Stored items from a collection

[BEGIN]

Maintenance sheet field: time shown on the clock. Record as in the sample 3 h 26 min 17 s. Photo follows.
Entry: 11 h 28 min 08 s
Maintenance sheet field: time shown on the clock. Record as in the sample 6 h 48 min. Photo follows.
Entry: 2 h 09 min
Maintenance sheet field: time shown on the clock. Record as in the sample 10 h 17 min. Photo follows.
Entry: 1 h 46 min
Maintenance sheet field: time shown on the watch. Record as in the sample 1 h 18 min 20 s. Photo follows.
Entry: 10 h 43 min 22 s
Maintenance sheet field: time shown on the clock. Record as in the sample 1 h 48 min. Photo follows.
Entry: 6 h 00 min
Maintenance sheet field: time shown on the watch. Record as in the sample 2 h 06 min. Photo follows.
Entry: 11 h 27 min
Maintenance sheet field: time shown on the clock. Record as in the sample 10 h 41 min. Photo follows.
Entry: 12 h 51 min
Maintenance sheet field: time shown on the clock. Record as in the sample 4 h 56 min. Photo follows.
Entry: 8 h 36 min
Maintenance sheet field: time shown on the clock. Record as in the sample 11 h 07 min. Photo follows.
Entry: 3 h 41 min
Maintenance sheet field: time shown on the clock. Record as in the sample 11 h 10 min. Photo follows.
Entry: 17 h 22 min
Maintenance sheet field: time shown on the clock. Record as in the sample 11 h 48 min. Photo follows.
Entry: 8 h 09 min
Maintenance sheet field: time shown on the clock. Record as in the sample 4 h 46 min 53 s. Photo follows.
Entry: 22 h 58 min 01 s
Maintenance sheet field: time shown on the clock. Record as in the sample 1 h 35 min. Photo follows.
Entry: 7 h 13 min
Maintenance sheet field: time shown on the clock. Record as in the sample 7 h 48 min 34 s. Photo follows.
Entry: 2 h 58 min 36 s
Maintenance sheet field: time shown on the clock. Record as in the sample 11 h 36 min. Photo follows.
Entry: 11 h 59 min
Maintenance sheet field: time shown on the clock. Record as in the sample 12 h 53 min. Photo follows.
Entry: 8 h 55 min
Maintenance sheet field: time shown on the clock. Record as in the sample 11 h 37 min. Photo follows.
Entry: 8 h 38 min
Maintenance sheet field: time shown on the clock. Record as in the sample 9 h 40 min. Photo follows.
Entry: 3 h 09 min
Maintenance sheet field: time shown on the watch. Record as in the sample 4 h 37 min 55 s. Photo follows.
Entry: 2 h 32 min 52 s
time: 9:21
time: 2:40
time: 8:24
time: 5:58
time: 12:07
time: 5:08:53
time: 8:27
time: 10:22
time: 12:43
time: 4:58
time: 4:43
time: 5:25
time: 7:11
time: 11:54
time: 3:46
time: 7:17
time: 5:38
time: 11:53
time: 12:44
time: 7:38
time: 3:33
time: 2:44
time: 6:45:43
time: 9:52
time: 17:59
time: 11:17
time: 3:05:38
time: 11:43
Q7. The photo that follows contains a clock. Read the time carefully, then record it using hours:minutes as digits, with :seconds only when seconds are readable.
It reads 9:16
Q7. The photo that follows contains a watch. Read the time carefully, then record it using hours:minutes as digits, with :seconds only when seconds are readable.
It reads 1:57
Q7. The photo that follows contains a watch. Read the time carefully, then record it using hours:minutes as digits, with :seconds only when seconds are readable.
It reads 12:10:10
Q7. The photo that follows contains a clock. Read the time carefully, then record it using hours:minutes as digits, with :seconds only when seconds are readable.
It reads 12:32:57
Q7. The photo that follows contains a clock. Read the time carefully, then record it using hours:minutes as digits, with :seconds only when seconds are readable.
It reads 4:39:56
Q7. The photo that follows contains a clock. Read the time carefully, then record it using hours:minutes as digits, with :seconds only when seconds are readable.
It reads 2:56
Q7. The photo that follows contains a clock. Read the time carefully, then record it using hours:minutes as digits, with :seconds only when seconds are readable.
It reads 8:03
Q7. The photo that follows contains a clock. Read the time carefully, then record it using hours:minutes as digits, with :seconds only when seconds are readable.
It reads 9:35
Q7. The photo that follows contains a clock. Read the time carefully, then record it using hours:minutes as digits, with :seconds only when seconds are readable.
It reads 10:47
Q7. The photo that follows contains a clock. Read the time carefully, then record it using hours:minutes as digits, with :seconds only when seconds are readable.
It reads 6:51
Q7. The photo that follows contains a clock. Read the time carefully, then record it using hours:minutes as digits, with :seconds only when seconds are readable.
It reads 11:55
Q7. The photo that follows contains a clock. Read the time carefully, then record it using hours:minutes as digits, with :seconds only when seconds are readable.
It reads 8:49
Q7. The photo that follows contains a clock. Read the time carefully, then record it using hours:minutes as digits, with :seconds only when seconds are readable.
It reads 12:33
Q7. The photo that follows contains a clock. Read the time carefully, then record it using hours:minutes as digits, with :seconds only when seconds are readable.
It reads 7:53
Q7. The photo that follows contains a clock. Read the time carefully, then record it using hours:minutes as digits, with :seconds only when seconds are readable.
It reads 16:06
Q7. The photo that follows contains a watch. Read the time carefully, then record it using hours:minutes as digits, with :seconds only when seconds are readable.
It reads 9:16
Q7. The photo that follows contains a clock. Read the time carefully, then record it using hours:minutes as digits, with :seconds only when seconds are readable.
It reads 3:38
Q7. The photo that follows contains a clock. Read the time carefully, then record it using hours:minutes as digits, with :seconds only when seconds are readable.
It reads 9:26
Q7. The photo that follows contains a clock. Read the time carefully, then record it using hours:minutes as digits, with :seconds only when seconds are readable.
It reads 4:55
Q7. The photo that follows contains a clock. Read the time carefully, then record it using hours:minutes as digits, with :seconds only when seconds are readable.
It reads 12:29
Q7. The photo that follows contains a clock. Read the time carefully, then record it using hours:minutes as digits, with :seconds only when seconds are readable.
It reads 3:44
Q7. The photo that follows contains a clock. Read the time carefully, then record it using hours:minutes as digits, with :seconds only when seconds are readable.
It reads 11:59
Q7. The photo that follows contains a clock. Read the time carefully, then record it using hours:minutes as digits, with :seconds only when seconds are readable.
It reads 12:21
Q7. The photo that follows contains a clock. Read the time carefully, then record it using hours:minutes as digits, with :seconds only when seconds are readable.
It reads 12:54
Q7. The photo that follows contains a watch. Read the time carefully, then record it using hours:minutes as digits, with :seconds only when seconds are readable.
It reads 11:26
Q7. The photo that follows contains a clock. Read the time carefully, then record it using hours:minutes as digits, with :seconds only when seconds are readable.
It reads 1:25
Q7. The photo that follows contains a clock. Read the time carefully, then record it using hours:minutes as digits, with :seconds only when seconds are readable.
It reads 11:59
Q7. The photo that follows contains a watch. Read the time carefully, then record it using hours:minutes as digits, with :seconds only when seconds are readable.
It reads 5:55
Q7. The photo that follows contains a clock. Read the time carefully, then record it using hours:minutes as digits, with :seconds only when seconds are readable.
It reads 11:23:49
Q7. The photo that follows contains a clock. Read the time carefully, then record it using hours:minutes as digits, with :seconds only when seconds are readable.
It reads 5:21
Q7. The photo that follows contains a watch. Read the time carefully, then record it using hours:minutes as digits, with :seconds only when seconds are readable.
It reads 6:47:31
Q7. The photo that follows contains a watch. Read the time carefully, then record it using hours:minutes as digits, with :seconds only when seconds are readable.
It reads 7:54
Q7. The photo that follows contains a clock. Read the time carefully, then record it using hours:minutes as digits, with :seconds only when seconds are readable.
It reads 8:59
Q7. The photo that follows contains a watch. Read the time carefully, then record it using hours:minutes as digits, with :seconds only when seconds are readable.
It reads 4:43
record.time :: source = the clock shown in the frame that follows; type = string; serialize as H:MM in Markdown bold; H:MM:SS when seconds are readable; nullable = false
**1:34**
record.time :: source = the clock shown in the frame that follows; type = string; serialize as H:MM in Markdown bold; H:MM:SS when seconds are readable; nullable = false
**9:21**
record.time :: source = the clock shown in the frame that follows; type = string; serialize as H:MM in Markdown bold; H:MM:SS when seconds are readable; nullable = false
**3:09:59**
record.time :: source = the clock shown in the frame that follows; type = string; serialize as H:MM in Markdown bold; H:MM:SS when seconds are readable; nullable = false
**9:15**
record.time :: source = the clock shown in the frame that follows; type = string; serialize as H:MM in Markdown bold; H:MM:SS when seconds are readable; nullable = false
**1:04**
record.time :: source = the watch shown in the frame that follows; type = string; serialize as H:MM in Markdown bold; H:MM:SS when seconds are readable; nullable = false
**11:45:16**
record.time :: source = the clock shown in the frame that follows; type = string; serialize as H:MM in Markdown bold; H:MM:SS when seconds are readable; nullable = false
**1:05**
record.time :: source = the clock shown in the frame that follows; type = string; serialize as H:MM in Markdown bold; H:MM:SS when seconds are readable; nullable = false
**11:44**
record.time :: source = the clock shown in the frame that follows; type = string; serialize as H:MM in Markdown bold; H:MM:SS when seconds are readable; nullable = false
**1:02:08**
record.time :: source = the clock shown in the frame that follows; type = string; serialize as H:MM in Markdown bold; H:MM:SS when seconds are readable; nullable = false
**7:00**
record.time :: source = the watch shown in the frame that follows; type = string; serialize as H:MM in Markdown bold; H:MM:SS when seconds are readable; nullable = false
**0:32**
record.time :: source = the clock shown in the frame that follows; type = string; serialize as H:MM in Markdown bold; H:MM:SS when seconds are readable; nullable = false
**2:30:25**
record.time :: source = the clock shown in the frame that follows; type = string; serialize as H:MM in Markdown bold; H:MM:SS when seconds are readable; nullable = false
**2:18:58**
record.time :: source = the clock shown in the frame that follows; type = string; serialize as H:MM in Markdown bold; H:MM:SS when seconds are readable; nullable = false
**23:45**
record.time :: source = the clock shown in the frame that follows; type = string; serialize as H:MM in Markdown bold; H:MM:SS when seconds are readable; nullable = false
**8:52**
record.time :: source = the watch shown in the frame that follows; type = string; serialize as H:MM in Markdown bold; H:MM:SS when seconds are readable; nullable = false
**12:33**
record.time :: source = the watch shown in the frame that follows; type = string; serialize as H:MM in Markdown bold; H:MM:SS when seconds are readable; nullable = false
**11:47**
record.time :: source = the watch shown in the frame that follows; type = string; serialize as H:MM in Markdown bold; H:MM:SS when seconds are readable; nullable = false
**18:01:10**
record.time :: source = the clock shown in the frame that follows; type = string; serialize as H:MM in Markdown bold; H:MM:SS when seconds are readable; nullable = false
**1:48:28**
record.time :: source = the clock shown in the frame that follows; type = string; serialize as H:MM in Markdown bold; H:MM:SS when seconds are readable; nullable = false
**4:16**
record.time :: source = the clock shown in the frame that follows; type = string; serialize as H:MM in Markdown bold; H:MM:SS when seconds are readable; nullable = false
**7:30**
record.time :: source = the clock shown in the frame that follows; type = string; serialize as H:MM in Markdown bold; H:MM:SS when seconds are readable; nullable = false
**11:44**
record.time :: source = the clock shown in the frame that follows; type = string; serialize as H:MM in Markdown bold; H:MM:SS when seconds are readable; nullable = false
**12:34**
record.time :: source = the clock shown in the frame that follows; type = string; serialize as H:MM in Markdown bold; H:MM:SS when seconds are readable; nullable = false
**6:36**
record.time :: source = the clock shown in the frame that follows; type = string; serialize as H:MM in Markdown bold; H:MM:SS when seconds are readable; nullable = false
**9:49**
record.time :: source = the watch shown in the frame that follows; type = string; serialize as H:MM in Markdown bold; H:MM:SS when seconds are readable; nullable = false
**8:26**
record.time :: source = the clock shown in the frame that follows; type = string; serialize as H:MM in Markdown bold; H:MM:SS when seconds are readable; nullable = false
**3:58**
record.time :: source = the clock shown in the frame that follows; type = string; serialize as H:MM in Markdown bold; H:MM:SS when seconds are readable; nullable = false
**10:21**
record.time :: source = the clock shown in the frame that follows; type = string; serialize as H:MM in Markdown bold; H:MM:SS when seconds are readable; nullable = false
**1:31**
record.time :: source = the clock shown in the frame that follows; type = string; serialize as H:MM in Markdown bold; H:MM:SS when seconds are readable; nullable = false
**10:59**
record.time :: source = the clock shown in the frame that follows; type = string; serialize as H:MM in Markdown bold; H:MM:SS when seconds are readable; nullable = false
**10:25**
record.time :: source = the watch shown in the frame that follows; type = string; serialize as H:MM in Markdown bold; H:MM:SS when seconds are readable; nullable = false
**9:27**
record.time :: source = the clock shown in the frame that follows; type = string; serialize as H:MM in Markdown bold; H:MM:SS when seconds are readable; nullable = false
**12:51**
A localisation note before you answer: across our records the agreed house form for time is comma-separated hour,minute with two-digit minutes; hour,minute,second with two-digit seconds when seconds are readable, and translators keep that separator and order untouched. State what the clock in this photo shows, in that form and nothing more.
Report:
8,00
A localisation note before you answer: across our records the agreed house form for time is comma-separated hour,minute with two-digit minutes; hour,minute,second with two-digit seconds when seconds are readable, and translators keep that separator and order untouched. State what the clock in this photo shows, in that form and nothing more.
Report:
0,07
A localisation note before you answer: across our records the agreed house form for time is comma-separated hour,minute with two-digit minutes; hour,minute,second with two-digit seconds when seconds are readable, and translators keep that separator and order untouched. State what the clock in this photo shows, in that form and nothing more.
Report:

[END]

Convert the entries, starting at the beginning and ending at the line that contains "Entry: 17 h 22 min", into a two-column CSV with the headers text and answer. Use one row per entry, with each field in double quotes and line breaks replaced by spaces.

*SOLUTION FOR THIS PROBLEM*
text,answer
"Maintenance sheet field: time shown on the clock. Record as in the sample 3 h 26 min 17 s. Photo follows. Entry:","11 h 28 min 08 s"
"Maintenance sheet field: time shown on the clock. Record as in the sample 6 h 48 min. Photo follows. Entry:","2 h 09 min"
"Maintenance sheet field: time shown on the clock. Record as in the sample 10 h 17 min. Photo follows. Entry:","1 h 46 min"
"Maintenance sheet field: time shown on the watch. Record as in the sample 1 h 18 min 20 s. Photo follows. Entry:","10 h 43 min 22 s"
"Maintenance sheet field: time shown on the clock. Record as in the sample 1 h 48 min. Photo follows. Entry:","6 h 00 min"
"Maintenance sheet field: time shown on the watch. Record as in the sample 2 h 06 min. Photo follows. Entry:","11 h 27 min"
"Maintenance sheet field: time shown on the clock. Record as in the sample 10 h 41 min. Photo follows. Entry:","12 h 51 min"
"Maintenance sheet field: time shown on the clock. Record as in the sample 4 h 56 min. Photo follows. Entry:","8 h 36 min"
"Maintenance sheet field: time shown on the clock. Record as in the sample 11 h 07 min. Photo follows. Entry:","3 h 41 min"
"Maintenance sheet field: time shown on the clock. Record as in the sample 11 h 10 min. Photo follows. Entry:","17 h 22 min"